The tie is broken by the next block: whichever branch gets extended first becomes heavier, and every node switches to it. The abandoned block (X′ here) is called an orphan or stale block — its work was real but wasted, and the miner who made it earns nothing. The act of nodes switching from one tip to a heavier competing tip is a reorganization, or reorg. (For the full mechanics of how nodes detect and apply this switch, see orphans & reorgs.)

Honest reorgs are almost always one block deep and resolve in minutes. A deep reorg — many blocks reversed at once — essentially never happens by accident; it’s the signature of an attack.

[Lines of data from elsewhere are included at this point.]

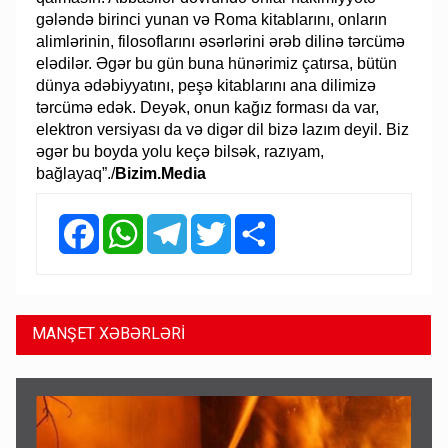
gələndə birinci yunan və Roma kitablarını, onların
alimlərinin, filosoflarını əsərlərini ərəb dilinə tərcümə
elədilər. Əgər bu gün buna hünərimiz çatırsa, bütün
dünya ədəbiyyatını, peşə kitablarını ana dilimizə
tərcümə edək. Deyək, onun kağız forması da var,
elektron versiyası da və digər dil bizə lazım deyil. Biz
əgər bu boyda yolu keçə bilsək, razıyam,
bağlayaq”./
Bizim.Media
Facebook
WhatsApp
Telegram
Twitter
Share
MANŞET XƏBƏRLƏRİ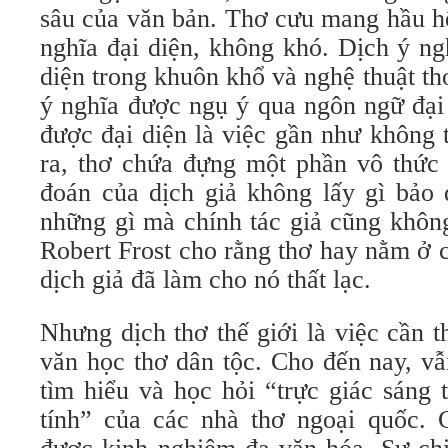
sâu của văn bản. Thơ cưu mang hầu hế
nghĩa đại diện, không khó. Dịch ý ng
diện trong khuôn khổ và nghệ thuật thơ
ý nghĩa được ngụ ý qua ngôn ngữ đại
được đại diện là việc gần như không 
ra, thơ chứa đựng một phần vô thức 
đoán của dịch giả không lấy gì bảo
những gì mà chính tác giả cũng không
Robert Frost cho rằng thơ hay nằm ở 
dịch giả đã làm cho nó thất lạc.
Nhưng dịch thơ thế giới là việc cần 
văn học thơ dân tộc. Cho đến nay, vẫ
tìm hiểu và học hỏi “trực giác sáng
tính” của các nhà thơ ngoại quốc. 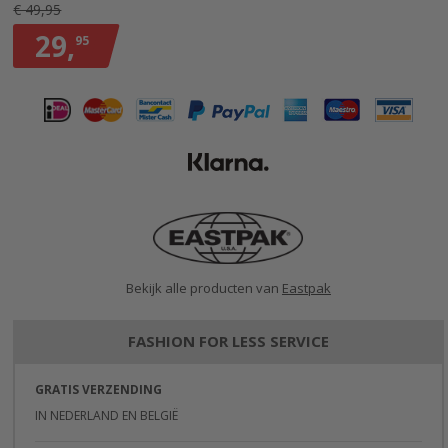
€ 49,95
29,
95
Bekijk alle producten van
Eastpak
FASHION FOR LESS SERVICE
GRATIS VERZENDING
IN NEDERLAND EN BELGIË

Reorgs are how double-spends happen

A deliberate deep reorg is exactly the double-spend attack: pay someone on the public chain, then secretly mine a heavier chain that omits (or replaces) that payment, and release it to overtake the honest tip. The whole confirmation discipline above exists to make this exponentially expensive. An attacker with sustained majority hashrate can force reorgs at will — the 51% attack — though even they can’t steal coins they don’t have keys for or inflate supply (see the double-spend family). Their power is exactly the power to reverse recent history, no more.

The thread

How does this help untrusting strangers agree on one ledger? This rule is the punchline. Each node, acting purely locally with no trust in anyone, applies one mechanical test — follow the most-work tip — and the global result is a single, agreed history. Disagreements (forks) are resolved automatically by which branch attracts the next block, and the cost of rewriting agreed history climbs exponentially with depth. Strangers don’t need to trust each other or a referee; they only need to trust that redoing work is expensive, which physics guarantees. That is Nakamoto consensus, fully assembled.

Check your understanding

1. Why is “most cumulative work” the correct rule rather than “most blocks”? Give the attack that “most blocks” would enable.
2. Explain why the cost of reversing a transaction grows exponentially with the number of confirmations.
3. Why is six confirmations a convention rather than a hard rule, and what should change the number you choose?
4. Distinguish an honest one-block orphan from a malicious deep reorg. What makes the latter a sign of attack?
5. A 51% attacker can reverse recent transactions at will. Name two things they still cannot do, and why.